(Data records)
....................

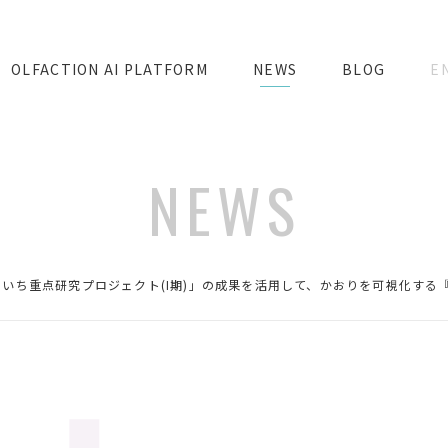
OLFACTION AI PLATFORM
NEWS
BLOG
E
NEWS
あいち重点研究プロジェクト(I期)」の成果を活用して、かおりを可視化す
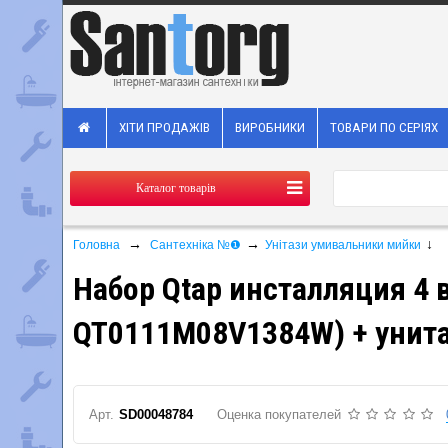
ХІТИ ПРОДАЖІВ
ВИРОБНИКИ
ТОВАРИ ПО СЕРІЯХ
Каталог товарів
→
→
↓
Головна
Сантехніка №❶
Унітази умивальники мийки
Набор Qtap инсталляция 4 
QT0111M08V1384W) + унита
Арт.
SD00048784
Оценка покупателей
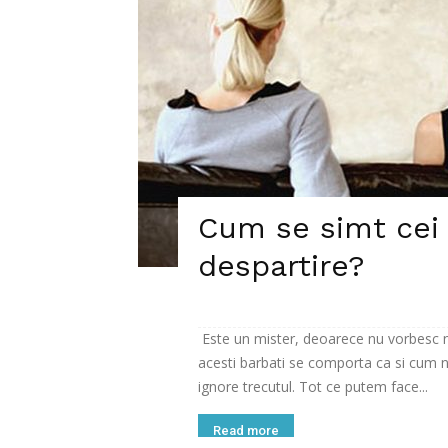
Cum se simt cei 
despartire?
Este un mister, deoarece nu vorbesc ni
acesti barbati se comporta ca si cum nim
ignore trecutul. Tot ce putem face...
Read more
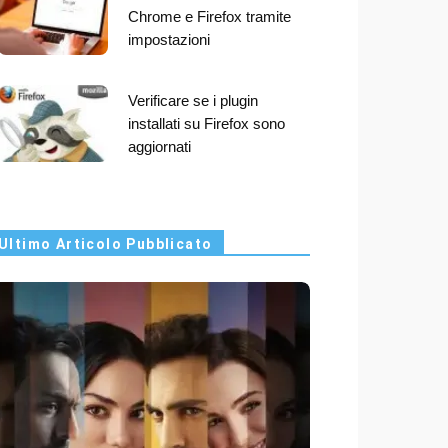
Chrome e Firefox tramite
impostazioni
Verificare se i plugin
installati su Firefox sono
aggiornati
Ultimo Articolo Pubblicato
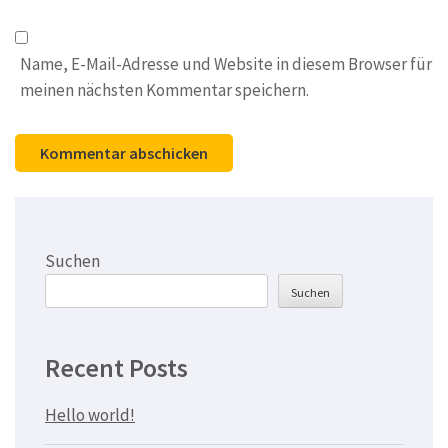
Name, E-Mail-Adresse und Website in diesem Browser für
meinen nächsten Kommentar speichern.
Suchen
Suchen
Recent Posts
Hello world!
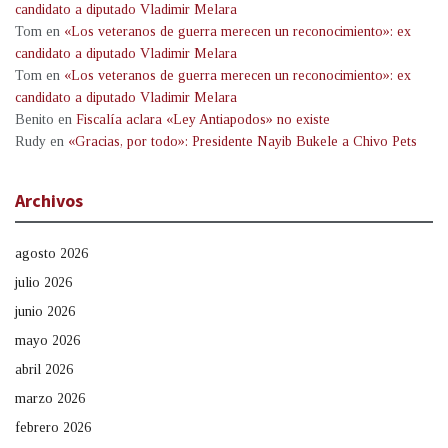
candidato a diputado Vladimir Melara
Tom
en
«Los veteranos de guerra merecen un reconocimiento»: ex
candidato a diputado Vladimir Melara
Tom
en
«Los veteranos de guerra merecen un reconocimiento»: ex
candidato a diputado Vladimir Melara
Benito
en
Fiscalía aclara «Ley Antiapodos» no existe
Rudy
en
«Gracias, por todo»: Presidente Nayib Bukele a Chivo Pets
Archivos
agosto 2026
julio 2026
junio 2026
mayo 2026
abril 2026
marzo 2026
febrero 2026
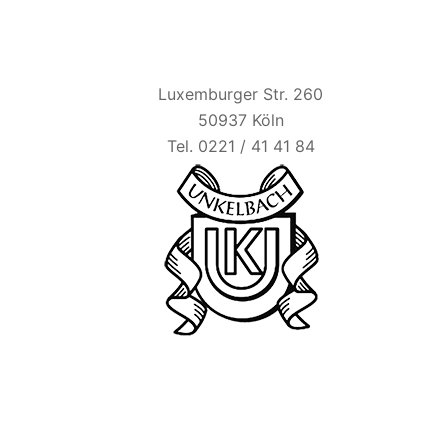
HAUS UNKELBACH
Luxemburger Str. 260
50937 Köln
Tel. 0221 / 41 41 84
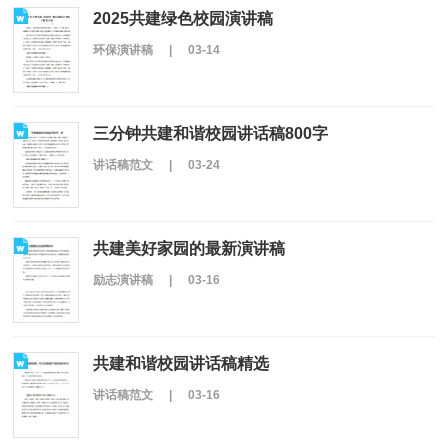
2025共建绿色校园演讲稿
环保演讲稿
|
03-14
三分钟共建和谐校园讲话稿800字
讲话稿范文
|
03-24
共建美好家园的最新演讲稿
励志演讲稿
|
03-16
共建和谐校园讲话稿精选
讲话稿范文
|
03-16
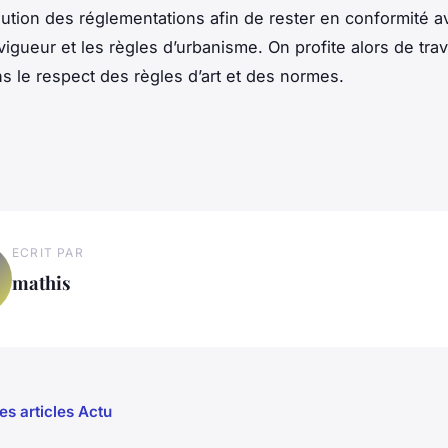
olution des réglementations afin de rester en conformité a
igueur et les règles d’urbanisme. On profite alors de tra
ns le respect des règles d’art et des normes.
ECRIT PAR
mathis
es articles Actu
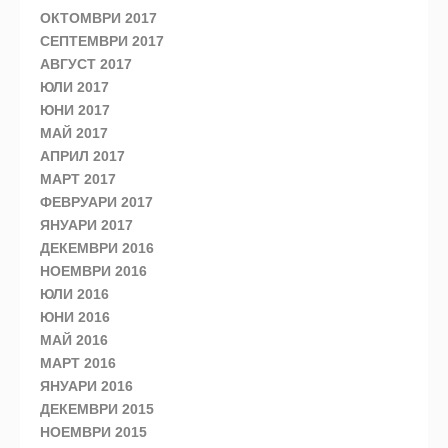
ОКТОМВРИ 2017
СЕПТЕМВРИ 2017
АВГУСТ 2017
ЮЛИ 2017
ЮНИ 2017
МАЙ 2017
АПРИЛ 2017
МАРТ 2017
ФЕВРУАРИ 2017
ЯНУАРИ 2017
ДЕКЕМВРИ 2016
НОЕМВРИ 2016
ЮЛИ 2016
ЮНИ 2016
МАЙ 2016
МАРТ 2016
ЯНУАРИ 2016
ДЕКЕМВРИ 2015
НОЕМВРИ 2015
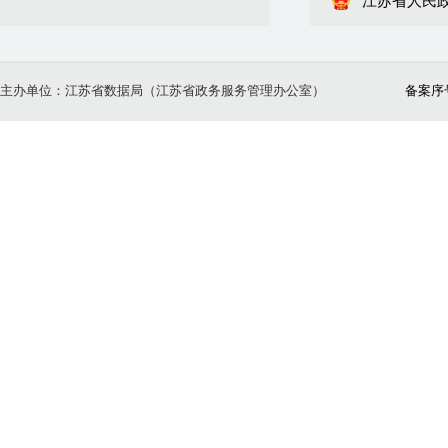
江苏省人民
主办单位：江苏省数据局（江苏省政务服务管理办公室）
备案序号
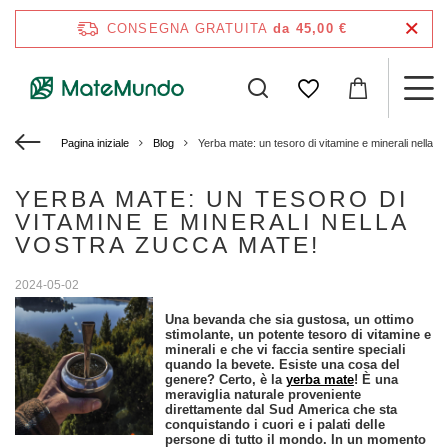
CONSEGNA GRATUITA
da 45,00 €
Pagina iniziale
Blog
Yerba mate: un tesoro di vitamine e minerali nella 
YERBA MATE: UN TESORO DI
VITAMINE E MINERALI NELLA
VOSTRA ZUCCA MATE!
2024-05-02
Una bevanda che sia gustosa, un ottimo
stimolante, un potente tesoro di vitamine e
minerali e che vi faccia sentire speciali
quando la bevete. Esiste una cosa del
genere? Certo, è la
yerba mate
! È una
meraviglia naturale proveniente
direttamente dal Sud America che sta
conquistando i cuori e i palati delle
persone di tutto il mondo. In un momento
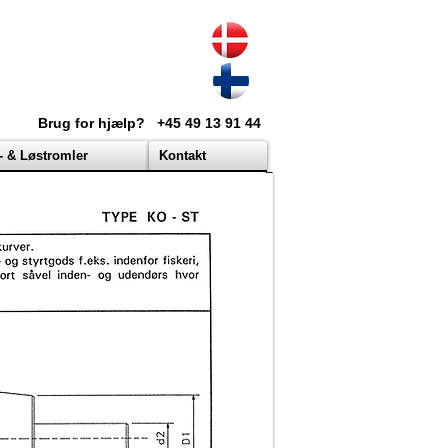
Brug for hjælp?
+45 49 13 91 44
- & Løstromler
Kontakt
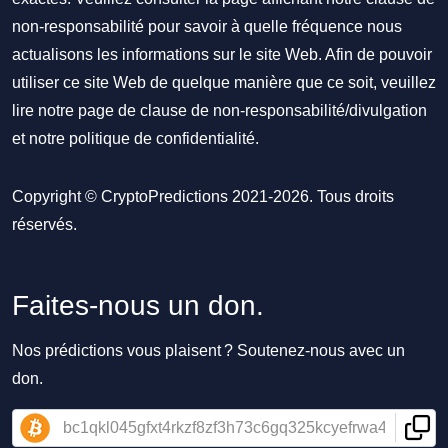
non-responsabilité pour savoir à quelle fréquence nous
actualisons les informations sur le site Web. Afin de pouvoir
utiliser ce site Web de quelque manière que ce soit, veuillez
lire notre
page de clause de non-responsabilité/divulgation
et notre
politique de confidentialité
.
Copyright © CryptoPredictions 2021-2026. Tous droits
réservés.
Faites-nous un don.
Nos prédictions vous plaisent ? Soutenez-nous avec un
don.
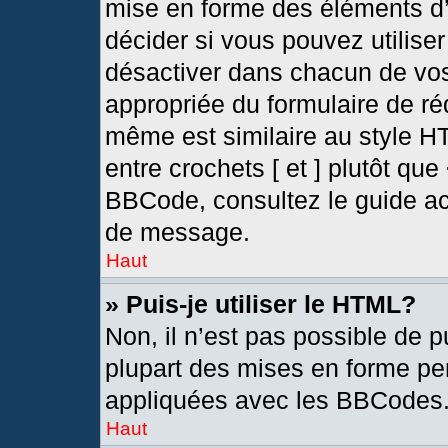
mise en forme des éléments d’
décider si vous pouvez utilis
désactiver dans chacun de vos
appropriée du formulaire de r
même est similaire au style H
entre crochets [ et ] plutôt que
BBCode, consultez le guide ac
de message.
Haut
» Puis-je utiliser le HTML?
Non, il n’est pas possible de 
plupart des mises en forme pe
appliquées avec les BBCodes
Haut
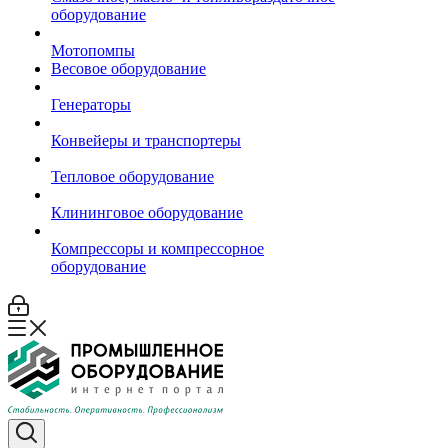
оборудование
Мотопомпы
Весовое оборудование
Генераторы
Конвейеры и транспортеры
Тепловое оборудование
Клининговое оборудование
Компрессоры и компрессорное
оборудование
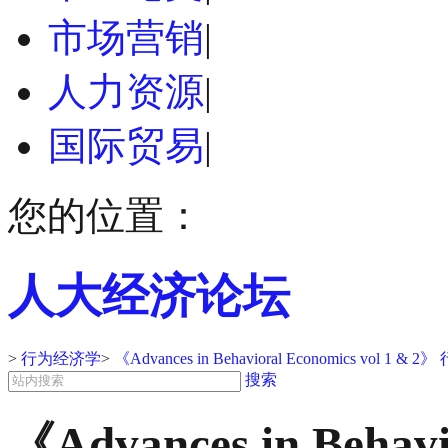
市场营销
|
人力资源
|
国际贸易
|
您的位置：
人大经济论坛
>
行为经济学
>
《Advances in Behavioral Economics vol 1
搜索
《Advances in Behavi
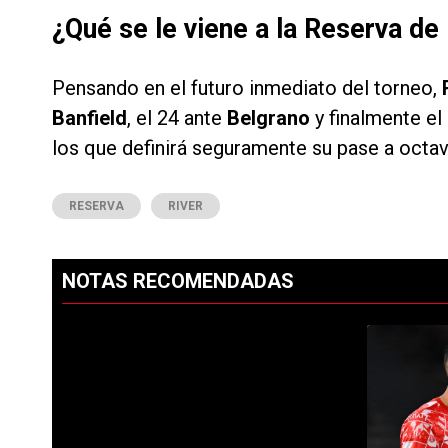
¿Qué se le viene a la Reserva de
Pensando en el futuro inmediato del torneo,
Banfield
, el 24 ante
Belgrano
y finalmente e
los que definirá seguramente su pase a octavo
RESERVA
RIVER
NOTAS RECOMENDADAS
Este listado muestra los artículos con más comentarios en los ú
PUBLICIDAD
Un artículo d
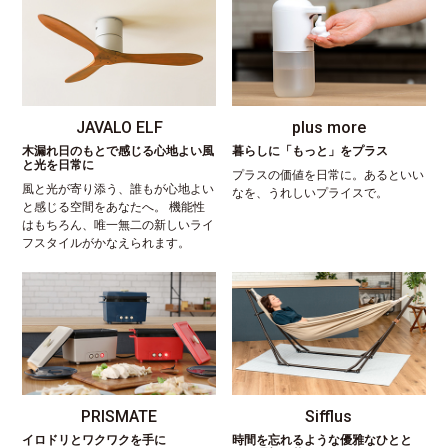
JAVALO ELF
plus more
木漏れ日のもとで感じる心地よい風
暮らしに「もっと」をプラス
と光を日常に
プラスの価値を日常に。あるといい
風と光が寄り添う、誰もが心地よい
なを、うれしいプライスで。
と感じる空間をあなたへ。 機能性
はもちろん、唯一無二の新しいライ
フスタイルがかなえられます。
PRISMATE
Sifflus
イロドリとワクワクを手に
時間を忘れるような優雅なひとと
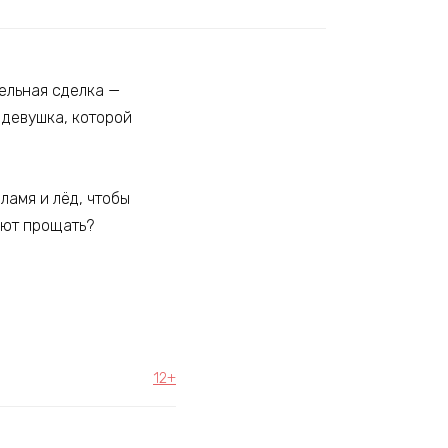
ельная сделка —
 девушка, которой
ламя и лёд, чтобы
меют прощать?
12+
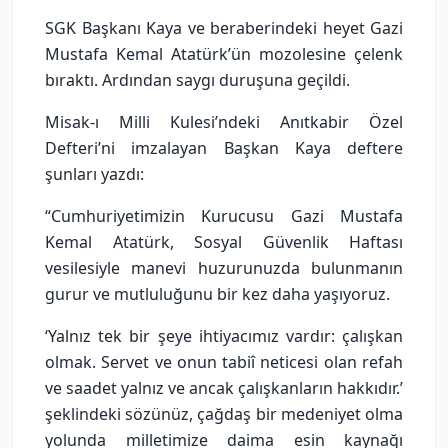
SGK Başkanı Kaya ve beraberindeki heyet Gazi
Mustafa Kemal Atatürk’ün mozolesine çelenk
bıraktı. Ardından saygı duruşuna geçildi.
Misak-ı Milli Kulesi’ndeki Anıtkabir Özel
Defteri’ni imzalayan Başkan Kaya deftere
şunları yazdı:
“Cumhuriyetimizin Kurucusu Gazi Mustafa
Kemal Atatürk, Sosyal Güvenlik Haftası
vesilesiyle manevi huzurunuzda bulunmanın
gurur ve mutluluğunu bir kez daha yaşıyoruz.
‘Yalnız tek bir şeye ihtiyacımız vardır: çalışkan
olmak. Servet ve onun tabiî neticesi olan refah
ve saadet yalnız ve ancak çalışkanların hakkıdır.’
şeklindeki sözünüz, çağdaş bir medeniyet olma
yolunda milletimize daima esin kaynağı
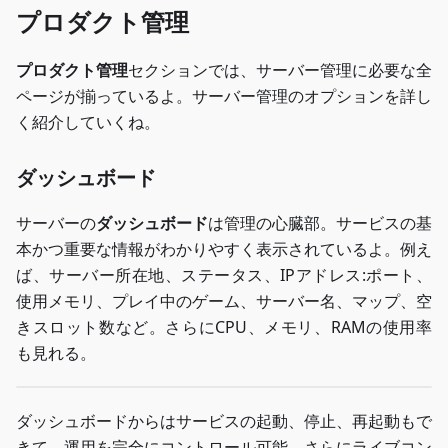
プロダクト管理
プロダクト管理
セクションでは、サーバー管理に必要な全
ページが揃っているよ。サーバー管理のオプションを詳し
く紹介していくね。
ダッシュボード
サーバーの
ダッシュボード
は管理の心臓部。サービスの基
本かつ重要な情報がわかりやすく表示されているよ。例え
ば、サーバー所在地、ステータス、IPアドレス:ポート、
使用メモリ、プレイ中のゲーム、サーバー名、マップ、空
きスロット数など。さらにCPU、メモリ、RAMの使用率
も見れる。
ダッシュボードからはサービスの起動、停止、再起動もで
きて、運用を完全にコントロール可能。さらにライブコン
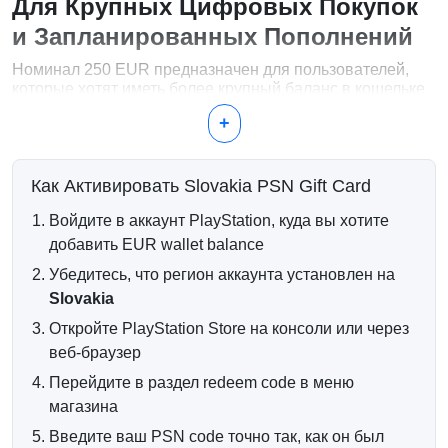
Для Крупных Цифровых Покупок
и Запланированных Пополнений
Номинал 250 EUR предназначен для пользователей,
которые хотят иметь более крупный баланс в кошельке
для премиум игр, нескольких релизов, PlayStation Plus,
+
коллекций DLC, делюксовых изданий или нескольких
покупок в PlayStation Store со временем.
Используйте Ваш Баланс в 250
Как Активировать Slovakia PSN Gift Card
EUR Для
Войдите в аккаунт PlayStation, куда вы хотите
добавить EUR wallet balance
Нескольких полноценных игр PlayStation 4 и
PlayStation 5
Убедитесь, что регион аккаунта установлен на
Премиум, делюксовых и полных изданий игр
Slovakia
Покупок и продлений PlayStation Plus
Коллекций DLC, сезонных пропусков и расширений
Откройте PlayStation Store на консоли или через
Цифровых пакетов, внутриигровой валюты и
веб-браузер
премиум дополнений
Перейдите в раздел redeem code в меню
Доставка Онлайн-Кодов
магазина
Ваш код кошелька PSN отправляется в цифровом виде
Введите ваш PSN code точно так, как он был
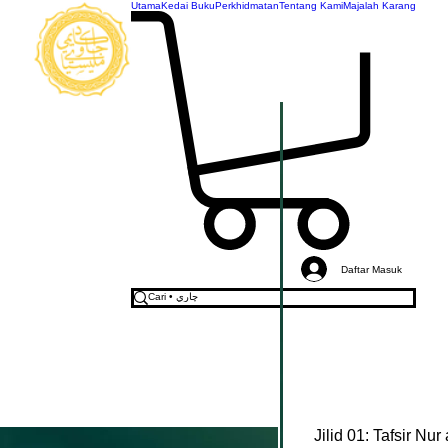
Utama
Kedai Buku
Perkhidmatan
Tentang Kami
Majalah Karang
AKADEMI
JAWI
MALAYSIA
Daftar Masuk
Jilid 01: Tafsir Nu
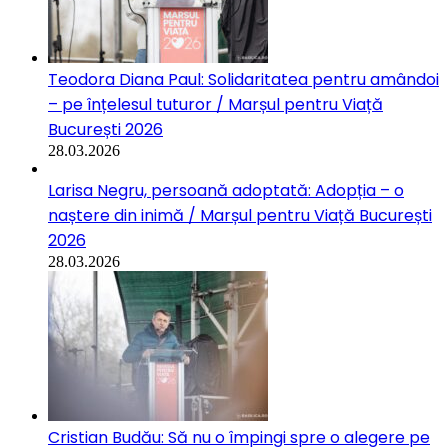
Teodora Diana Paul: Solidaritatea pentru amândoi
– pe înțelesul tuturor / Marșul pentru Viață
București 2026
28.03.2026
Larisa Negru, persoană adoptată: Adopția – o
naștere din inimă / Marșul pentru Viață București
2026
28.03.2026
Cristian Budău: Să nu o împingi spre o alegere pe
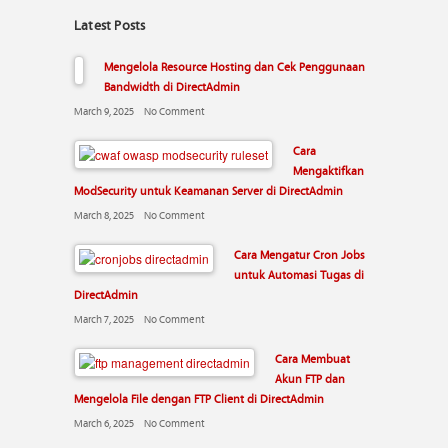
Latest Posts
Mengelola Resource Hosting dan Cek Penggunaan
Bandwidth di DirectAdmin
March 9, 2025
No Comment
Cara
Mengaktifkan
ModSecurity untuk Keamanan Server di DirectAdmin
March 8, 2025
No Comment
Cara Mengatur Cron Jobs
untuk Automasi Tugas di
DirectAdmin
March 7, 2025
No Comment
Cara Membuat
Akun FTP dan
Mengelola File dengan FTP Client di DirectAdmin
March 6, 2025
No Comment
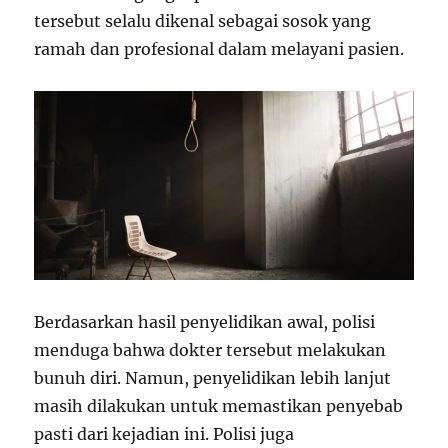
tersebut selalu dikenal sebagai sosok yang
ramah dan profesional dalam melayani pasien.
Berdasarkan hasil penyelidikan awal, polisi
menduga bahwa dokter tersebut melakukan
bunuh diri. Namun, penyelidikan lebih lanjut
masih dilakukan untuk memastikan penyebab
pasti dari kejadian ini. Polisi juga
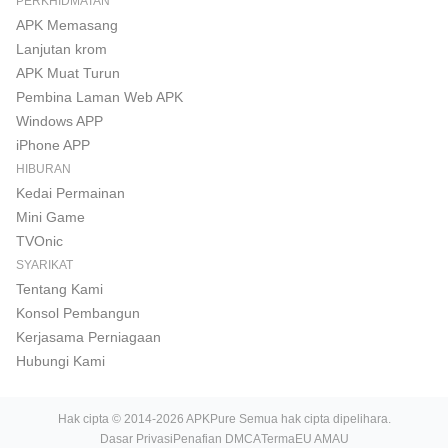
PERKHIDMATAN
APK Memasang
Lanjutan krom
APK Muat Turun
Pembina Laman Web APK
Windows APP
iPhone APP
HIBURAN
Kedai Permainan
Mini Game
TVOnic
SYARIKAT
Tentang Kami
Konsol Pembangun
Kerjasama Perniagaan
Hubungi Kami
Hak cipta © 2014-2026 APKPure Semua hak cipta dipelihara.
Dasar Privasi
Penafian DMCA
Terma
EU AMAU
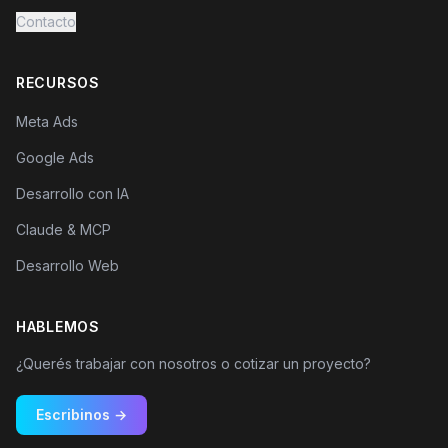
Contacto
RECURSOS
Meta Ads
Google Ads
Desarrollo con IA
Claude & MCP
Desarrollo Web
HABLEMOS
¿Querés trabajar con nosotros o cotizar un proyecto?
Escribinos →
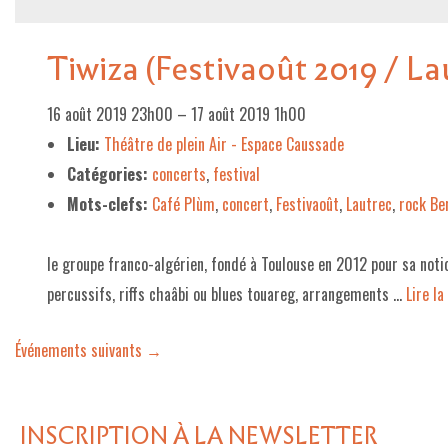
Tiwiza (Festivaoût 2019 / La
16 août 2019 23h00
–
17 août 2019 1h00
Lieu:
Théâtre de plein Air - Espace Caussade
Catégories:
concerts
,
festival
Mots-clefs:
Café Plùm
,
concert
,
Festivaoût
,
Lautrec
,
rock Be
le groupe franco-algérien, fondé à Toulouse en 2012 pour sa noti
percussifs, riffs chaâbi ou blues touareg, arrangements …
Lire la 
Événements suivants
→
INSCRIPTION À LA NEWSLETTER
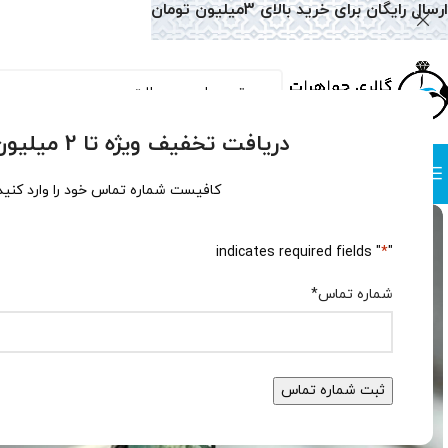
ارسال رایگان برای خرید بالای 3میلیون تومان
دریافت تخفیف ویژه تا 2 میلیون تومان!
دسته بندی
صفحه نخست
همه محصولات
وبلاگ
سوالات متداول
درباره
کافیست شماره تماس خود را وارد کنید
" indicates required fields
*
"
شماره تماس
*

....................

WHAT TO DO: Starting from the records above, copy each line where the string "penyelidikan" is found.

SOLUTION TO THIS EXERCISE:
Berdasarkan hasil penyelidikan awal, polisi
bunuh diri. Namun, penyelidikan lebih lanjut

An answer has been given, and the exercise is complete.